News and Opinion from Sisters, Oregon
Jarold Ramsey will share his love for history and for his native Central Oregon in the third Fireside Stories Evening of the year on Thursday, March 5 at FivePine Conference Center.
The Three Sisters Historical Society hosts Ramsey, an award-winning essayist and poet, as well as a published playwright and a respected authority on traditional Native American literature.
Ramsey’s talk is titled “In Praise of Doing History, Sisters Included.” He describes his talk as “dealing with local history as something valuable, challenging, and important to do, with an eye on the auspicious beginnings of the Three Sisters Historical Society, and with some suggestions about their undertaking.”
Ramsey grew up on a ranch at the edge of a canyon north of Madras, where his grandparents were early homesteaders.
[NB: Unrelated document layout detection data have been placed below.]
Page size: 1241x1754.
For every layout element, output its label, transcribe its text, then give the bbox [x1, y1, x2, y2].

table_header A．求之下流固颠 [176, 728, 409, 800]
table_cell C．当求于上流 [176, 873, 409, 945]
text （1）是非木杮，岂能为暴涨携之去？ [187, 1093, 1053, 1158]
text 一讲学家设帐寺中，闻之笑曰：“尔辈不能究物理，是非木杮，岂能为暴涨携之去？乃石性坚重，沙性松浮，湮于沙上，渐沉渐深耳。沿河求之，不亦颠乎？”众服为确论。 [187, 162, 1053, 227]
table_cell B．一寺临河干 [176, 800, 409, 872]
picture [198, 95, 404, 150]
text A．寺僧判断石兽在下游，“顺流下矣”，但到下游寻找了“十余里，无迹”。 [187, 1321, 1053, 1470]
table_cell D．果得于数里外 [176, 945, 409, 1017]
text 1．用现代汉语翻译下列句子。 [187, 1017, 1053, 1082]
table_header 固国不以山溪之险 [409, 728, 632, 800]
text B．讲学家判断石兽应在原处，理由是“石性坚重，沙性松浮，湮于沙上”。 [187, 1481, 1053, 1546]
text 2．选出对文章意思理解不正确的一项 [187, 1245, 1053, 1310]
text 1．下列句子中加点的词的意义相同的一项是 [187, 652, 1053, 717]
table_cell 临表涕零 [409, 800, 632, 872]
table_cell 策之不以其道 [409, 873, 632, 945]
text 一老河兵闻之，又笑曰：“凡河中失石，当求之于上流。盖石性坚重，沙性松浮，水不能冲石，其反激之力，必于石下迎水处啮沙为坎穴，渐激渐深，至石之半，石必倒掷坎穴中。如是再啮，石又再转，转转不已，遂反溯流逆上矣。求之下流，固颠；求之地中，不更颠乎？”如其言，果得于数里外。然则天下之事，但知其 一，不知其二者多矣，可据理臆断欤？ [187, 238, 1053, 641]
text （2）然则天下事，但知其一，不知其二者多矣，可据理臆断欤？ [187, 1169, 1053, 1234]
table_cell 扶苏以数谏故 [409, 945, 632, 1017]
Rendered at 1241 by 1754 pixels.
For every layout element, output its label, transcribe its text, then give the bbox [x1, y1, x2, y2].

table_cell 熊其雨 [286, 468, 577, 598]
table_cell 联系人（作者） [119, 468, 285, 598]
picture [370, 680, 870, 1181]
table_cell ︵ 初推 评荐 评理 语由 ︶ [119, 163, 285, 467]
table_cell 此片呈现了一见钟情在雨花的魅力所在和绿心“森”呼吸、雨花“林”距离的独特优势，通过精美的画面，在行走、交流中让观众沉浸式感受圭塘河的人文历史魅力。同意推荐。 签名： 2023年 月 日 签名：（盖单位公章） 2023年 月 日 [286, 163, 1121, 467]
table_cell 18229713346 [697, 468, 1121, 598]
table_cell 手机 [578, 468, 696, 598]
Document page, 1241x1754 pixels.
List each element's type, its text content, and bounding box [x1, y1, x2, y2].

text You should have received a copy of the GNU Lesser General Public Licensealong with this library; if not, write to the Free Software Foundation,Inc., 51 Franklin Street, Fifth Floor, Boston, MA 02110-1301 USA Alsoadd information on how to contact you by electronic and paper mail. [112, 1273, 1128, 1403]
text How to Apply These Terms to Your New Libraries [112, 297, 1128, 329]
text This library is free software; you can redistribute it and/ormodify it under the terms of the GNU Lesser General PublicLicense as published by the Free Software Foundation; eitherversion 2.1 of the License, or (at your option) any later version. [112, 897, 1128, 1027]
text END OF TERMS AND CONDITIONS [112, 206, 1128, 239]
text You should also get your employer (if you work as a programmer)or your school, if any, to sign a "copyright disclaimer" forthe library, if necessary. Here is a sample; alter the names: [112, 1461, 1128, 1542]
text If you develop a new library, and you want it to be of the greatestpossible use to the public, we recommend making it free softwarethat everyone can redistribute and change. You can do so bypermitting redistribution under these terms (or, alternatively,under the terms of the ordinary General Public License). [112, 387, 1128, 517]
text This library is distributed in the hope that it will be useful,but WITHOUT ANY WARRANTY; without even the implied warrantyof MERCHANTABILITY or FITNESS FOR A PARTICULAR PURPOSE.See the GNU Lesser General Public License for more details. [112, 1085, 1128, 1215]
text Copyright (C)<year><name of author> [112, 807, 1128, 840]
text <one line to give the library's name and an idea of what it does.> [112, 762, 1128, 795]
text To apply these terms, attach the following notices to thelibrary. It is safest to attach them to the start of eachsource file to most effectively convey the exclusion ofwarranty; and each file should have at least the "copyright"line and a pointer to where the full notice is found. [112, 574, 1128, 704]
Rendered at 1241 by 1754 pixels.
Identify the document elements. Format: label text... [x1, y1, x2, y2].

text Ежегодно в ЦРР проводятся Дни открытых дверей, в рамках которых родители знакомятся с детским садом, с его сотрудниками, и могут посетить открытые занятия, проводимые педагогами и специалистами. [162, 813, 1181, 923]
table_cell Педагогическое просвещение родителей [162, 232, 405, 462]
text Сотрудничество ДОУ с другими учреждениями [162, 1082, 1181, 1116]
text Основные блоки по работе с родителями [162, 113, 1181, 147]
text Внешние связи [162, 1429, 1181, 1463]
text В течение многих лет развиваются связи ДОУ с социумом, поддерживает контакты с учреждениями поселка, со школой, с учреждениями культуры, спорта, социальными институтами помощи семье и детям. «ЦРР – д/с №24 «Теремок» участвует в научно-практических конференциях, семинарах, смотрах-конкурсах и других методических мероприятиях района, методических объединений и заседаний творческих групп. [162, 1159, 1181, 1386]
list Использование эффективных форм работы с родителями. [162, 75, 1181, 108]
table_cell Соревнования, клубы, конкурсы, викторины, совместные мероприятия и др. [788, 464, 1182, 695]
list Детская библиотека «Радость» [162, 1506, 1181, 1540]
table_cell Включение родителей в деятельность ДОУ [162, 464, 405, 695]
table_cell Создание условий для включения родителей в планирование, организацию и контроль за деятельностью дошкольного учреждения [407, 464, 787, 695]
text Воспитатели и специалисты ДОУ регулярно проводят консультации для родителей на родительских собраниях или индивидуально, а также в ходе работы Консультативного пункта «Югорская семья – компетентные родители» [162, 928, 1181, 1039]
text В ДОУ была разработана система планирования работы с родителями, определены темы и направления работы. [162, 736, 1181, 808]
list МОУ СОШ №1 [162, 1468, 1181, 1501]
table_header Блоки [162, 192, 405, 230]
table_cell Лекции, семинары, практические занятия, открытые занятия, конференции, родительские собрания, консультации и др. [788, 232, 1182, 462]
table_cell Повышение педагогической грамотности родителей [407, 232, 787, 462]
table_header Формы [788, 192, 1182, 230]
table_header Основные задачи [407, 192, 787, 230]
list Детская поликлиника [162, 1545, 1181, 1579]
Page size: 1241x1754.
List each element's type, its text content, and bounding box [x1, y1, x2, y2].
His life and writing have been shaped by his growing up between Madras farming country and the Warm Springs reservation.
In 1902, Ramsey’s grandfather moved his family west from Missouri to Agency Plains north of Madras. Their farm had once been a way station for bands of Wascos, Warm Springs, and Paiutes who lived on the reservation and traveled back and forth to the Ochocos to dig camas bulbs and hunt.
As his father plowed the fields, Ramsey and his brother would follow along behind, watching for any Indian artifacts that might turn up. According to Ramsey, that was “the root cause of my lifelong interest in Native history and traditional culture.”
When Ramsey’s father sold the farm on which he had been a dry-wheat farmer, he kept the family home and purchased an old sheep ranch to the east, renamed it Sky Ranch, and switched to raising Herefords.
Ramsey’s higher education began at the University of Oregon, where he earned his bachelor’s degree, served as editor of the Oregon Daily Emerald, and was elected to the national honorary Phi Beta Kappa. He then earned a Ph.D. in English from the University of Washington.
In 1965, he accepted a position with the English department at the University of Rochester in New York state, where he taught Shakespeare, modern poetry, creative writing, and American Indian literature for over 30 years. He ended his career as professor emeritus, before he and his wife, Dorothy, moved back to the family home on Agency Plains in 2000 – the home where Ramsey grew up.
During their 35 years in Rochester, they raised three children — Kate, Sophie, and John, who now visit the ranch with their families, which include five young and very lively grandchildren.
Since returning to Oregon, he and Dorothy helped found the Madras Saturday Market. Ramsey is a past president of the Jefferson County Historical Society and has served on the editorial boards of the Oregon Historical Society and the Oregon Encyclopedia. He is also the publisher of The Agate, the journal of the Jefferson County Historical Society.
Ramsey has engaged local history, focusing on the homesteading and rail-building era of Central Oregon. This interest led to “New Era: Reflections on the Human and Natural History of Central Oregon.” A companion book of essays, “Words Marked by a Place,” was published in 2018.
In 2017, Ramsey received the Charles Erskine Scott Wood Distinguished Writer Award for Lifetime Achievement from Literary Arts. Other honors include the Lillian Fairchild Award, NEA and Ingram Merrill grants, the Helen Bullis Award for Poetry, and the Quarterly Review of Literature International Poetry Prize.
His books on Indian literature include “Coyote Was Going There: Indian Literature from the Oregon Country,” and “Reading the Fire: The Traditional Indian Literatures of America.” He has written six volumes of poetry, most recently “Thinking Like a Canyon: New and Selected Poems (2012).”
Ramsey says that his poetry grows out of his love of the austerely beautiful range and hill country of his native Central Oregon, and out of a delight in the energies of colloquial speech. He likes to think of poems as ceremonies of love, praise and remembrance.
A number of Ramsey’s books will be available for sale the night of his presentation. Doors open at 6 p.m., with the program beginning at 7 p.m. Members of the historical society are admitted free of charge as a benefit of membership. General admission is $10. Individual membership fees are $25 and $40 for couples/families.